Lezzet Fetihleri; Üç Büyük Baharat Kentinin Yükselişi ve Çöküşü

Michael Krondl  Çeviri: C. Aslı Kutay 266 sayfa İletişim Yayınları

Michael Krondl, Lezzet Fetihleri’nde tüm bu çerçevelerde olağanüstü zenginliklere, maceralara, acımasız kıyımlara sebep olan, imparatorlukların kaderini değiştiren baharatların hem yemek tarihinde hem de dünya tarihinde oynadıkları rolü ele alıyor.

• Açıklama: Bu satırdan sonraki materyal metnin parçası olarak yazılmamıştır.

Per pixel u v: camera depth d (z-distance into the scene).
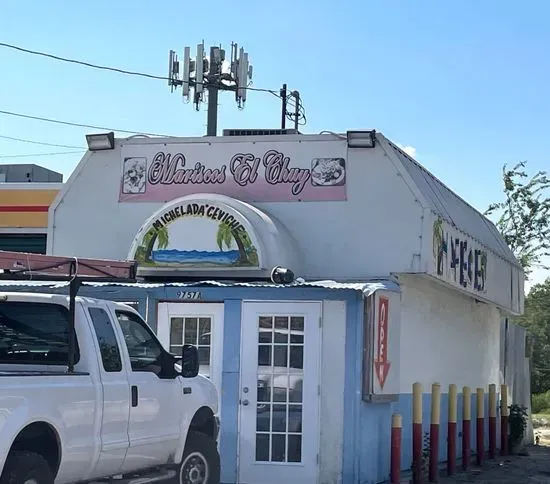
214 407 10.12
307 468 12.38
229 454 12.57
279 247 13.43
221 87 29.52
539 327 45.78
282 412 12.56
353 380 12.39
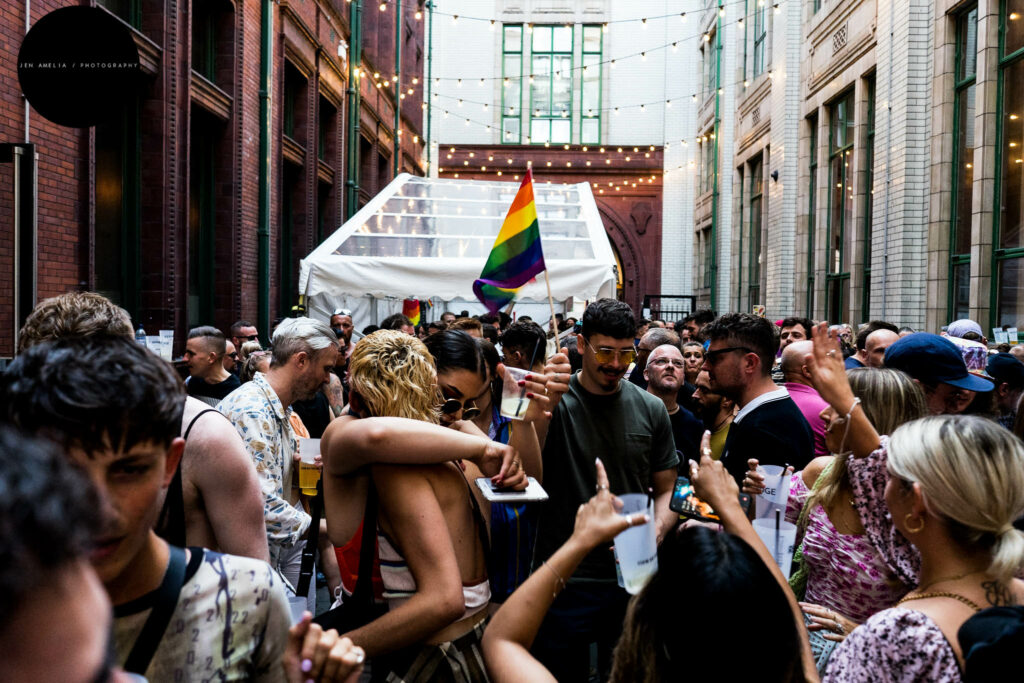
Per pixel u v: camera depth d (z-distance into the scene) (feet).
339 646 4.23
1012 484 4.88
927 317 33.63
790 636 4.00
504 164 97.96
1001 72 29.19
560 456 10.36
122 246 28.17
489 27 100.73
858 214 41.96
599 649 10.20
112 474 3.61
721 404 15.34
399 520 6.28
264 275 40.04
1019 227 28.12
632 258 98.22
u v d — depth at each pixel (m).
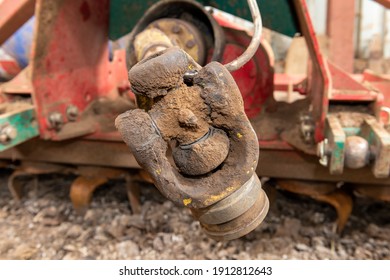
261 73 0.69
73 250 0.69
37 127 0.65
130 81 0.38
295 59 1.39
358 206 0.78
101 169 0.76
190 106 0.39
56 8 0.64
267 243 0.69
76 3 0.68
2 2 0.70
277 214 0.75
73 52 0.71
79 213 0.78
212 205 0.42
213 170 0.41
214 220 0.43
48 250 0.69
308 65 0.85
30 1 0.69
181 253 0.68
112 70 0.89
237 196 0.42
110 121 0.74
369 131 0.58
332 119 0.60
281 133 0.66
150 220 0.75
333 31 1.36
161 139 0.39
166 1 0.62
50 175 0.97
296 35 0.69
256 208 0.44
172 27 0.61
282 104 0.75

Tarçın, zencefil, kimyon, karanfil, kakule, muskat, karabiber… Doğudan, bilinmeyen diyarlardan gelen onlarca çeşit baharatla yemeklerini lezzetlendiren, damaklarını şenlendiren Batılıların baharat ticaretini tek başlarına ele geçirme hamlesi sadece Avrupa’nın değil, dünyanın kaderini de değiştirmişti: Baharatlar zamanla Venedik kadırgalarında taşınan “gizemli” tılsımlar, Haçlıların devasa ticaret gemilerine yüklenen egzotik hazineler olmaktan çıkıp Felemenk Doğu Hindistan Şirketi’nin ambarlarına boşaltılan alelade ama çok kârlı ticari mallara dönüştü. Baharatların Venedik, Lizbon ve Amsterdam’ı sırasıyla dünyanın en zengin şehirleri haline getirip Avrupalıları âdeta “medeniyetin taşıyıcıları” kılan yolculuğu, dünyanın öbür ucundaysa köle ticaretini, soykırımları, sömürgeciliği yerleştirdi.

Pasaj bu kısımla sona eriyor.